There is an opportunity here, but it needs a more deliberate approach. I’m seeing better outcomes when teams take the time to understand the pressure in each location, map what skills are needed at each stage of the project and build a realistic resource plan around that. This is part of agile portfolio planning: weighing up whether a location is genuinely feasible, and whether it can deliver the speed to market the pharmaceuticals sector needs to protect returns.

We also need to be more open-minded about how we tackle shortages. Transferable skills matter. People do not need “pharmaceuticals” on their CV to add value in complex projects. The key is to be realistic about where capacity will come from, and to build that into long-term portfolio planning rather than hoping the market will fix it.

3. Digitisation and data

Digitisation will continue to be a major theme. However, the challenge will be applying technology in right way, at the right time. In 2026, the advantage will go to teams that treat data as a decision-making tool. Pharmaceuticals has too many moving parts, approvals, quality, supply chains, product changeovers and time pressure, to rely on instinct.

For me, the goal must be preparation.
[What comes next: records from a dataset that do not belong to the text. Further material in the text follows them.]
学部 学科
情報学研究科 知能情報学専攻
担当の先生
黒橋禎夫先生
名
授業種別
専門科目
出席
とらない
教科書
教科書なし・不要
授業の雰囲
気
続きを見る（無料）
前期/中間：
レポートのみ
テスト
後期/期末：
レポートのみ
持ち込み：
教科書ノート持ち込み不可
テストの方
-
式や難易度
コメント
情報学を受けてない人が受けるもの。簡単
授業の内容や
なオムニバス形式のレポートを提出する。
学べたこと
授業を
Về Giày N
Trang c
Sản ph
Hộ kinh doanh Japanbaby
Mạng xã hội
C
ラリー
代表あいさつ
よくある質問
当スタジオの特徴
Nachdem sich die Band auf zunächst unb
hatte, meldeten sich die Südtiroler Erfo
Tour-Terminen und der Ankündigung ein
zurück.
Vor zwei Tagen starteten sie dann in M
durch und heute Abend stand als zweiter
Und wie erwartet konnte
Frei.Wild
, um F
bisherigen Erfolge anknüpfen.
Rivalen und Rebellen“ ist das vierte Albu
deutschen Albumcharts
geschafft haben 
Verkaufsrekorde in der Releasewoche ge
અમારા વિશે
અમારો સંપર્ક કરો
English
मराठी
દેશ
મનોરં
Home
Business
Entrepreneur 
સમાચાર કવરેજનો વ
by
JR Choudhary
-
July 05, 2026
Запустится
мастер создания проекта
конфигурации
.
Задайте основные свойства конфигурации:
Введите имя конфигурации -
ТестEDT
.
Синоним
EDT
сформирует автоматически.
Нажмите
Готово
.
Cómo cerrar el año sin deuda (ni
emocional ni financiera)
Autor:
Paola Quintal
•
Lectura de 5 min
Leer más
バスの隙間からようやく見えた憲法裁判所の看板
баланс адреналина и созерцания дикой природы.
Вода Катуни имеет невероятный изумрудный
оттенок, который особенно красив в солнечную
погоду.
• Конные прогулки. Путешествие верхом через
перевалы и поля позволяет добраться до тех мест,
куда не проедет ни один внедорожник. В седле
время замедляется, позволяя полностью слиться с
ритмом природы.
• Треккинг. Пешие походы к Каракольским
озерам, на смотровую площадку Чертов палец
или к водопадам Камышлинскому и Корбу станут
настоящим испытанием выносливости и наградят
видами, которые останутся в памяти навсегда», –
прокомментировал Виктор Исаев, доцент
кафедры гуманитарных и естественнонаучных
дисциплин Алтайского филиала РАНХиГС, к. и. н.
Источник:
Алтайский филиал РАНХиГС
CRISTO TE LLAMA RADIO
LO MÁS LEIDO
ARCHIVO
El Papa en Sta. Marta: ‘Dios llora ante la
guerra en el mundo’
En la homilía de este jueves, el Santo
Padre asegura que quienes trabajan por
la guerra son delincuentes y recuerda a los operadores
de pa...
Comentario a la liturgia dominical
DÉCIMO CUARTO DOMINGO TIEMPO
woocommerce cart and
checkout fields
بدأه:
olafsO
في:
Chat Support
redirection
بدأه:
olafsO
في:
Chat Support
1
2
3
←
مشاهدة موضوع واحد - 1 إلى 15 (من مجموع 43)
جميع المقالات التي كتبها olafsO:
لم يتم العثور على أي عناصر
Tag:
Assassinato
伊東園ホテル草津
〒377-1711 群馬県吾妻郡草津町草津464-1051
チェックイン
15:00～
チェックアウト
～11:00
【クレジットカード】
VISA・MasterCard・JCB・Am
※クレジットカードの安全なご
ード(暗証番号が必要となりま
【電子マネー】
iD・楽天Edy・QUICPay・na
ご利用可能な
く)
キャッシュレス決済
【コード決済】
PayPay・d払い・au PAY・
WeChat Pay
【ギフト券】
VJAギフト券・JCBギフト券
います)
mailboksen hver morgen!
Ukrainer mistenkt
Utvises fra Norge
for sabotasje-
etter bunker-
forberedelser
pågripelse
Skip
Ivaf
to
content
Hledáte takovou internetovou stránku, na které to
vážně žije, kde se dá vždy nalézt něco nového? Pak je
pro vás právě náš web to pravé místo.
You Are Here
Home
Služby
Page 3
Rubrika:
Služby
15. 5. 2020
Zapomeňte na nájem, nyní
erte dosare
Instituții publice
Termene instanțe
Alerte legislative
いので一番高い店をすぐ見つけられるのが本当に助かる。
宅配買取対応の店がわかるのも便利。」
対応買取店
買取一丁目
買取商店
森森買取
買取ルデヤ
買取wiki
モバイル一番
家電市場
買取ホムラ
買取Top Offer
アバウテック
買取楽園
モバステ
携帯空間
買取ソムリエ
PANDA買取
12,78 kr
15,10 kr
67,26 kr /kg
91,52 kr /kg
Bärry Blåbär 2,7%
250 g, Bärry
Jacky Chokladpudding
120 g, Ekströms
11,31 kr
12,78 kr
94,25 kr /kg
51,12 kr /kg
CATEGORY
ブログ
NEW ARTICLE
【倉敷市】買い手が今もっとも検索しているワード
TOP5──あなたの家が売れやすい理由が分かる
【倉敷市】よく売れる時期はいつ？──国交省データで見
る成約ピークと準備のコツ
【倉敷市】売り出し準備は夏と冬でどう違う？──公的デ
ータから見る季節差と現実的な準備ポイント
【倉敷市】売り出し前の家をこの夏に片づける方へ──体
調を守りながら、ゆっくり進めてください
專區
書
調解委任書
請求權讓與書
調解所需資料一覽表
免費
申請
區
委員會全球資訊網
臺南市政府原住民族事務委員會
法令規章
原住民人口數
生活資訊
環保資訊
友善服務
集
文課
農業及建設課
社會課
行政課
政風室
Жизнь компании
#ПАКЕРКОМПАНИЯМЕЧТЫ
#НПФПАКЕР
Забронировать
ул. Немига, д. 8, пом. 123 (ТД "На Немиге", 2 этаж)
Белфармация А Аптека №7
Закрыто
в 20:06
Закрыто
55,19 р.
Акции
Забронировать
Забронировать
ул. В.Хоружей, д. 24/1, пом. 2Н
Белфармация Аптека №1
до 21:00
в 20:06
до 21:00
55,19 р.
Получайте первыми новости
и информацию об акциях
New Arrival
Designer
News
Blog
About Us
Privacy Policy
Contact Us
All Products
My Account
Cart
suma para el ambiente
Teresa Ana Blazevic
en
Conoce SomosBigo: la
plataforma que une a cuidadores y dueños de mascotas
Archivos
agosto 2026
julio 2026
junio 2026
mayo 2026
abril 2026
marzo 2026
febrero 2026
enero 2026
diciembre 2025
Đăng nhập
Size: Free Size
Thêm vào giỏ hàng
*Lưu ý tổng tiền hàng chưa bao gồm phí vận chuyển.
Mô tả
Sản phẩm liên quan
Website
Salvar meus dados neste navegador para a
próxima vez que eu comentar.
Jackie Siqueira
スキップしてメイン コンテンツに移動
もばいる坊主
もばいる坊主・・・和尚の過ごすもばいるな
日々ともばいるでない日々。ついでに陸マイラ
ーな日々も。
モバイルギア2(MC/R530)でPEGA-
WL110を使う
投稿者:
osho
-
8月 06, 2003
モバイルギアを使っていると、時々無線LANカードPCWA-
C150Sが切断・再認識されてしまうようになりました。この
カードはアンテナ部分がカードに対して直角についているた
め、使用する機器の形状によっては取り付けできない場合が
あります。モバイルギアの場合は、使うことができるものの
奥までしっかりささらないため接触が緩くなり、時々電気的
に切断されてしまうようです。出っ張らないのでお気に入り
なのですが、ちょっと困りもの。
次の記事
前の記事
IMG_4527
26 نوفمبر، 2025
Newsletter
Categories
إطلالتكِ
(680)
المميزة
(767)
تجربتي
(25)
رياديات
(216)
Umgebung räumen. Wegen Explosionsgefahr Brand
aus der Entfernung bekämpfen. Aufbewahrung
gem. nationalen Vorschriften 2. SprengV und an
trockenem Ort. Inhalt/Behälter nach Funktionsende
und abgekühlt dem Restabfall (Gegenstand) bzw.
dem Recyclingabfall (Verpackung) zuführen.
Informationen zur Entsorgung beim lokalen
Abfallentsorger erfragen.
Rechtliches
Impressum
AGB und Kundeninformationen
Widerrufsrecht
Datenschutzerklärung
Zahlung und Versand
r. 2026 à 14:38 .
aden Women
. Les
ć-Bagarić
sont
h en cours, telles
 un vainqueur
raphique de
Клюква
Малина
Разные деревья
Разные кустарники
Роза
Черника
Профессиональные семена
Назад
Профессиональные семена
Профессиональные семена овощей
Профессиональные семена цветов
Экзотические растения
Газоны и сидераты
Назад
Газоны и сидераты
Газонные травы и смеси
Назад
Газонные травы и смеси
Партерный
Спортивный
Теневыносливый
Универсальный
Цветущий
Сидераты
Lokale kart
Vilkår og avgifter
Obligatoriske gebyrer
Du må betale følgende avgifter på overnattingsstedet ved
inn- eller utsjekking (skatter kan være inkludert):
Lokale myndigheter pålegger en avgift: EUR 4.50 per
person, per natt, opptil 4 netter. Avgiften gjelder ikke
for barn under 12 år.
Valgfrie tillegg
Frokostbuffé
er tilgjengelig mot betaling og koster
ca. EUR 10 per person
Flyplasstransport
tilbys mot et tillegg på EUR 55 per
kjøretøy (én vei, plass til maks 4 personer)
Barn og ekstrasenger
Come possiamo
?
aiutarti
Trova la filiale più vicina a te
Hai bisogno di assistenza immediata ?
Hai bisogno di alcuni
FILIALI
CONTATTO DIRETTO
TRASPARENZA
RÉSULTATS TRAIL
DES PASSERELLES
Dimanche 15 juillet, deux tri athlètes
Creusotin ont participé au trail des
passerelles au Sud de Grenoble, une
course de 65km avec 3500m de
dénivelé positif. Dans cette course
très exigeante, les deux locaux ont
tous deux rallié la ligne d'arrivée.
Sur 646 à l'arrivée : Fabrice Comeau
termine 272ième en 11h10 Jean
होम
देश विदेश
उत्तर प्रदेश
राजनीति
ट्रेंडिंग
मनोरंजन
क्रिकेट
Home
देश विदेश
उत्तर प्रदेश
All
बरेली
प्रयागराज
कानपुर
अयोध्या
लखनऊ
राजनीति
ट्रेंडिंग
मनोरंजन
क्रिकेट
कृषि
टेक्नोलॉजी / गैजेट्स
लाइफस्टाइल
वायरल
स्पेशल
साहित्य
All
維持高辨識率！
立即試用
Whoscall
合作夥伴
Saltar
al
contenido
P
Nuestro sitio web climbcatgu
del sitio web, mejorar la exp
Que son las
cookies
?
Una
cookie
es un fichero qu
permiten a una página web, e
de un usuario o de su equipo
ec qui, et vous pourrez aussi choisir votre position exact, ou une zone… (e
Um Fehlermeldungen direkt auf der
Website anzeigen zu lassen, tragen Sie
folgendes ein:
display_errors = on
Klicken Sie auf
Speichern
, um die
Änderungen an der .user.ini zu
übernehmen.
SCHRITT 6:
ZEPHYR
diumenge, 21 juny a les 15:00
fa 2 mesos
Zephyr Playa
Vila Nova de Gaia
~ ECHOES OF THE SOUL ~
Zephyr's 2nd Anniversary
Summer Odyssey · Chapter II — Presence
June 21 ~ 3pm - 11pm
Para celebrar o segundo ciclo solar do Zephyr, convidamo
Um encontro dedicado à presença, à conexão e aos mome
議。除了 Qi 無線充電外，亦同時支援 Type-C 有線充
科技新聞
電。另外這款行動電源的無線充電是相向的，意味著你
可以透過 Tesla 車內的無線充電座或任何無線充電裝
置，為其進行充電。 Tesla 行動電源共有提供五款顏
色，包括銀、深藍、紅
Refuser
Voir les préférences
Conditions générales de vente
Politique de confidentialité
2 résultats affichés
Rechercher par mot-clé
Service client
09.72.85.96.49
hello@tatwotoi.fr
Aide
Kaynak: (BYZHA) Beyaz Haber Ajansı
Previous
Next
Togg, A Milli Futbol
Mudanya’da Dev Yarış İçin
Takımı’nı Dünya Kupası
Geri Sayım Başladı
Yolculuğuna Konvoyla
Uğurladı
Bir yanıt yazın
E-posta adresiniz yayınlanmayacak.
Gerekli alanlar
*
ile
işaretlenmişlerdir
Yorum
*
Use clean, trusted data and comprehensive benchmarking to understand where challenges will strike, what is most likely to change, and what options you have if it does. That lets you make confident decisions at speed, and it helps you design and build facilities that can adapt as needs shift. AI can help, but only when it sits on solid data and is used with clear purpose.


Trend to watch

There are clear signs that China is moving to align with international regulations. If that continues, it will increase standardisation, efficiency and make China and the Asia region even more competitive. This will be an important situation to watch as it unfolds, because it will dictate where future investment goes and how quickly capacity can be brought online globally.

What I’d do now to be ready

1

Manage your portfolio, not a set of one-off projects. Link build decisions to present and future potential supply chain needs, product lifecycle reality and timings. So priorities and capacity can change quickly and calmly.

2

Think about labour differently, and think about it early. Plan around scarce skills, expect competition from other sectors, and widen the pool using transferable skills where it makes sense.

3

Use data, benchmarking and AI to tighten decisions. Make risk visible, improve forecasting, and use digital tools, such as AI, purposefully to ensure faster, better decision-making.

In 2026, speed to market will still be the prize, but preparation and agility will be the differentiators. The answer is preparation: joined-up planning, data-backed decision-making, and adaptability build in from the start.

Case study

Regaining control on a high-stakes pharmaceuticals build

A global pharmaceutical company needed to streamline reagent handling at a key US site. Their existing setup was fragmented and ageing, creating operational risk and threatening delivery timelines.

The challenge? Urgency and uncertainty. Delays and permitting issues were putting pressure on the schedule. The client needed fast, clear visibility on cost, time and risk—to make confident decisions in real time.

We stepped in with a hands-on team. We simplified reporting, so decisions were based on facts, not assumptions. We strengthened links with delivery partners and reworked the construction sequence to claw back time.

The impact was clear.

We delivered over $2.5m in savings and cut the delay by a third. And we didn’t just fix the problem, we left behind smarter tools, templates and reporting the team could keep using. Practical tech, used with purpose to make complex programmes easier to run.